The retreadability of a worn truck tire casing is not solely a function of its age. The condition of the casing is a function of a number of things. Among these are the applications in which the tire has performed - long haul, on & off road, pick up & delivery, the type of equipment on which the tire has been mounted, such as single-axle or dual axle tractors, cement mixers, etc., how well the equipment on which the tire has been mounted, has been maintained (did it have regular alignment?), and how well the tire has been treated while in operation (was it overloaded, underinflated, run flat?). 
A new tire in a service application with poor attention to equipment and tire maintenance may turn "old" well before its calendar life is over, and may not, in fact, be retreadable. On the other hand, a tire which, by the calendar, is older, but has not been subjected to overloaded or underinflated conditions and which has been on equipment that has had regular maintenance, is likely to be retreadable multiple times. Although a tire six years or older might be a suspect, in the final analysis, it is the retreader's job to determine the retreadability of the incoming casings through a visual inspection as well as the use of a growing arsenal of sophisticated non-destructive test equipment. The appropriate and informed use of these inspection techniques allows the retreader to make a determination of the retreadability of a worn casing based on more than just its calendar age.

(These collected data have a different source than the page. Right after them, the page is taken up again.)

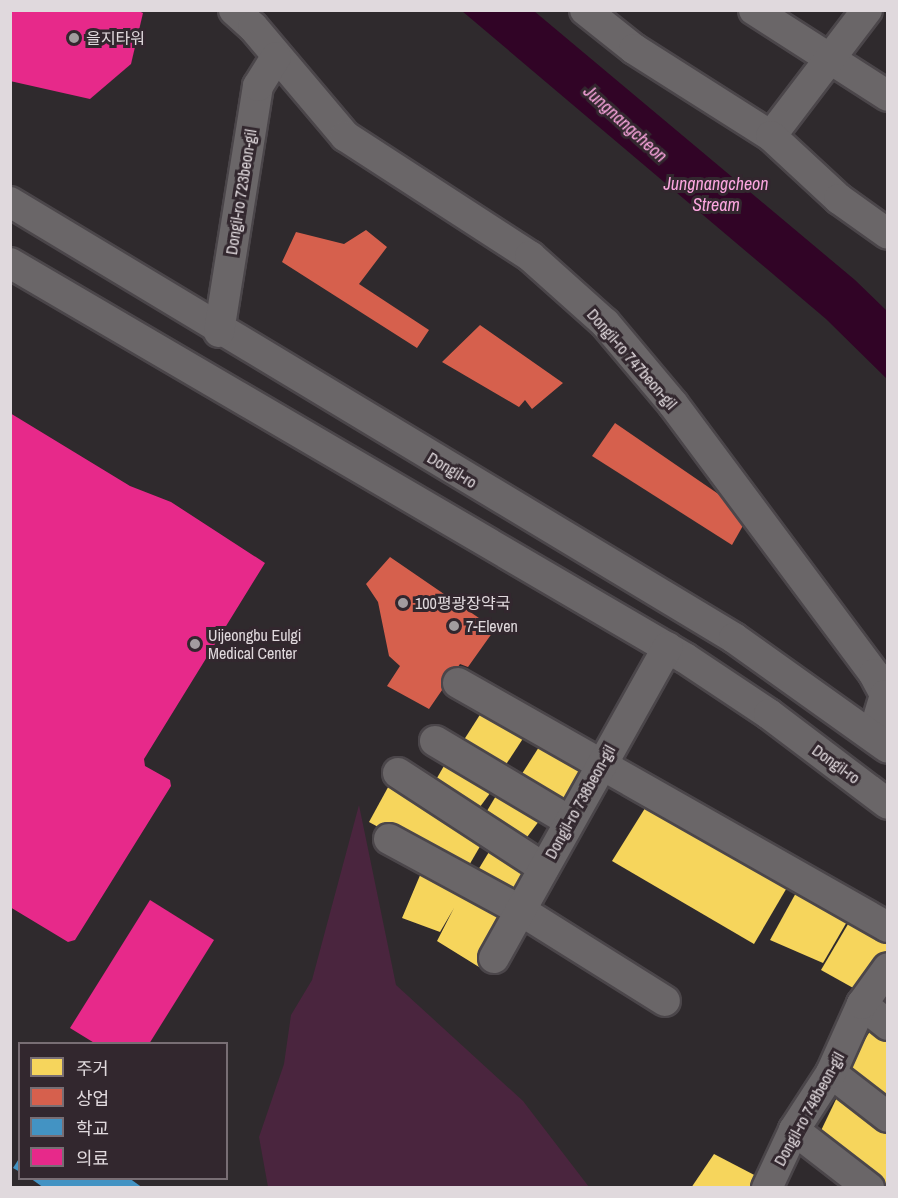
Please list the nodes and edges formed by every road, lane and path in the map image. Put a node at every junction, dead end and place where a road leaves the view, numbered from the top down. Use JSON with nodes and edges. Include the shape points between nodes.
{"nodes":[{"id":1,"x":234,"y":10,"type":"edge"},
{"id":2,"x":585,"y":10,"type":"edge"},
{"id":3,"x":754,"y":10,"type":"edge"},
{"id":4,"x":867,"y":10,"type":"edge"},
{"id":5,"x":276,"y":57,"type":"junction"},
{"id":6,"x":831,"y":60,"type":"junction"},
{"id":7,"x":888,"y":96,"type":"edge"},
{"id":8,"x":771,"y":136,"type":"junction"},
{"id":9,"x":10,"y":202,"type":"edge"},
{"id":10,"x":888,"y":234,"type":"edge"},
{"id":11,"x":10,"y":264,"type":"edge"},
{"id":12,"x":219,"y":332,"type":"junction"},
{"id":13,"x":668,"y":647,"type":"junction"},
{"id":14,"x":458,"y":683,"type":"dead end"},
{"id":15,"x":435,"y":741,"type":"dead end"},
{"id":16,"x":880,"y":741,"type":"edge"},
{"id":17,"x":601,"y":764,"type":"junction"},
{"id":18,"x":398,"y":773,"type":"dead end"},
{"id":19,"x":888,"y":804,"type":"edge"},
{"id":20,"x":569,"y":821,"type":"junction"},
{"id":21,"x":389,"y":839,"type":"dead end"},
{"id":22,"x":544,"y":868,"type":"junction"},
{"id":23,"x":520,"y":910,"type":"junction"},
{"id":24,"x":888,"y":927,"type":"edge"},
{"id":25,"x":494,"y":958,"type":"dead end"},
{"id":26,"x":888,"y":968,"type":"edge"},
{"id":27,"x":665,"y":1000,"type":"dead end"},
{"id":28,"x":862,"y":1004,"type":"junction"},
{"id":29,"x":888,"y":1025,"type":"edge"},
{"id":30,"x":831,"y":1073,"type":"junction"},
{"id":31,"x":888,"y":1117,"type":"edge"},
{"id":32,"x":794,"y":1130,"type":"junction"},
{"id":33,"x":767,"y":1188,"type":"edge"},
{"id":34,"x":869,"y":1188,"type":"edge"}],
"edges":[{"from":1,"to":5,"type":"street","name":"Dongil-ro 747beon-gil"},
{"from":2,"to":8,"type":"street","via":[[631,47]]},
{"from":3,"to":6,"type":"street"},
{"from":4,"to":6,"type":"street"},
{"from":5,"to":12,"type":"street","name":"Dongil-ro 723beon-gil","via":[[258,86]]},
{"from":5,"to":16,"type":"street","name":"Dongil-ro 747beon-gil","via":[[345,136],[530,256],[617,337],[831,611],[874,674],[885,695]]},
{"from":6,"to":7,"type":"street"},
{"from":6,"to":8,"type":"street"},
{"from":8,"to":10,"type":"street","via":[[839,199]]},
{"from":9,"to":12,"type":"street","name":"Dongil-ro"},
{"from":11,"to":13,"type":"street","name":"Dongil-ro"},
{"from":12,"to":16,"type":"street","name":"Dongil-ro","via":[[734,638]]},
{"from":13,"to":17,"type":"street","name":"Dongil-ro 738beon-gil"},
{"from":13,"to":19,"type":"street","name":"Dongil-ro","via":[[769,714]]},
{"from":14,"to":17,"type":"street"},
{"from":15,"to":20,"type":"street"},
{"from":17,"to":20,"type":"street","name":"Dongil-ro 738beon-gil"},
{"from":17,"to":24,"type":"street"},
{"from":18,"to":22,"type":"street"},
{"from":20,"to":22,"type":"street","name":"Dongil-ro 738beon-gil"},
{"from":21,"to":23,"type":"street"},
{"from":22,"to":23,"type":"street","name":"Dongil-ro 738beon-gil"},
{"from":23,"to":25,"type":"street","name":"Dongil-ro 738beon-gil"},
{"from":23,"to":27,"type":"street"},
{"from":26,"to":28,"type":"street","name":"Dongil-ro 748beon-gil"},
{"from":28,"to":29,"type":"street"},
{"from":28,"to":30,"type":"street","name":"Dongil-ro 748beon-gil"},
{"from":30,"to":31,"type":"street"},
{"from":30,"to":32,"type":"street","name":"Dongil-ro 748beon-gil"},
{"from":32,"to":33,"type":"street","name":"Dongil-ro 748beon-gil"},
{"from":32,"to":34,"type":"street"}]}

The last thing any quality retreader wants to do is retread a tire that will not endure a useful second or third life. He/she would much rather reject the casing even if it means the customer may be unhappy. His/her philosophy is, "Better to have an unhappy customer now, than a tire failure 500 miles from home that may possibly incur safety hazard to equipment and life!" He/she knows that in the long run this is the only way to injecting safe and meaningful retreading practice thus, building sincere and reliable relationship with his/her customer.
TRIB, urges truckers to visit their retreader's plant and learn more about inspection techniques in use today. Then when a retreader rejects the worn tire, the trucker will have a better understanding why and can take steps to improving his/her tire maintenance, and prolonging the useful life of the operational casings.